Luigi, Gian Luca, Giovanni, Nunzio y Leopoldo, son los nombres de algunos de los miembros de la tripulación del ferry Adriático que inició su ruta de fin de semana entre Colón y Bocas del Toro, el pasado viernes 24 de octubre con unos 500 invitados entre periodistas, operadores de turismo, empresarios y algunos pasajeros a bordo, cumpliendo así su misión de unir Cartagena y Panamá por mar y constituirse en un puente entre las Américas.

Con un mar calmo, el buque italiano, que anteriormente hacía el mismo servicio en las aguas de Italia y Croacia, zarpó del puerto Colón 2000 alrededor de las 9 de la noche y luego de una larga espera para abordar, que se hizo corta ante la oportunidad de encontrarse con amigos, hacer nuevos y la expectativa de lo que nos esperaba en esos tres días de paseo, mar, música y compartires.
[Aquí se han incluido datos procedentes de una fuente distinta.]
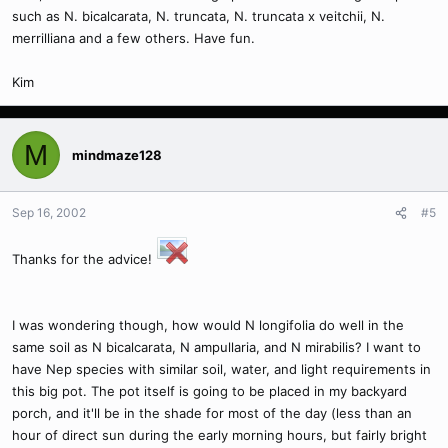
such as N. bicalcarata, N. truncata, N. truncata x veitchii, N.
merrilliana and a few others. Have fun.
Kim
M
mindmaze128
Sep 16, 2002
#5
Thanks for the advice!
I was wondering though, how would N longifolia do well in the
same soil as N bicalcarata, N ampullaria, and N mirabilis? I want to
have Nep species with similar soil, water, and light requirements in
this big pot. The pot itself is going to be placed in my backyard
porch, and it'll be in the shade for most of the day (less than an
hour of direct sun during the early morning hours, but fairly bright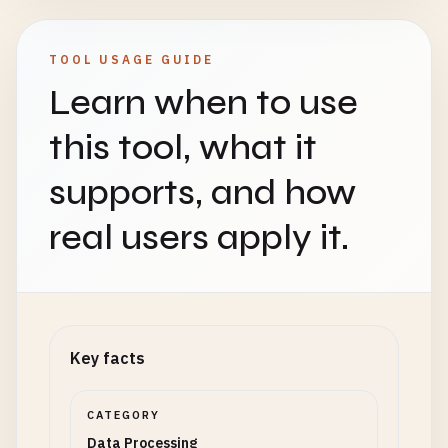
TOOL USAGE GUIDE
Learn when to use
this tool, what it
supports, and how
real users apply it.
Key facts
CATEGORY
Data Processing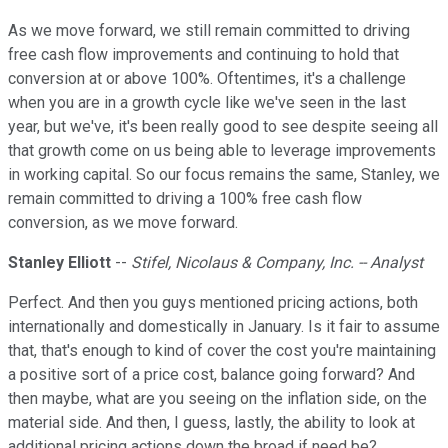
As we move forward, we still remain committed to driving
free cash flow improvements and continuing to hold that
conversion at or above 100%. Oftentimes, it's a challenge
when you are in a growth cycle like we've seen in the last
year, but we've, it's been really good to see despite seeing all
that growth come on us being able to leverage improvements
in working capital. So our focus remains the same, Stanley, we
remain committed to driving a 100% free cash flow
conversion, as we move forward.
Stanley Elliott
--
Stifel, Nicolaus & Company, Inc. -- Analyst
Perfect. And then you guys mentioned pricing actions, both
internationally and domestically in January. Is it fair to assume
that, that's enough to kind of cover the cost you're maintaining
a positive sort of a price cost, balance going forward? And
then maybe, what are you seeing on the inflation side, on the
material side. And then, I guess, lastly, the ability to look at
additional pricing actions down the broad if need be?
Una vez a bordo, y después de la entrega de tarjetas de consumo y de ingreso a las habitaciones y la asignación de camarotes, se ofreció un espectáculo de fuegos artificiales que anunciaba la partida hacia Isla Colón. En este viaje inaugural las butacas iban desocupadas, todos fueron acomodados en las cabinas, que, aunque pequeñas, son cómodas.

En medio de la noche tropical el Adriático se desplazaba suavemente hacia su destino al cual arribaríamos 12 horas después. La aventura comenzaba. Entre los invitados, iban pasajeros colombianos y bocatoreños y periodistas no solo de Panamá sino también de Costa Rica, puesto que con el gran movimiento turístico que existe entre Bocas del Toro y el país vecino, es muy probable que muchos viajeros ticos visiten también Panamá y Cartagena por mar.

Esa primera noche podíamos elegir entre dos de los tres restaurantes que tiene la nave: uno italiano, con mucha demanda, y otro más informal de comida internacional. El tercero es la cafetería utilizada mayormente para el desayuno, bocadillos y bebidas. Un chef napolitano atiende los tres restaurantes. Además el ferry ofrece otras amenidades como discoteca, casino y una tienda duty free.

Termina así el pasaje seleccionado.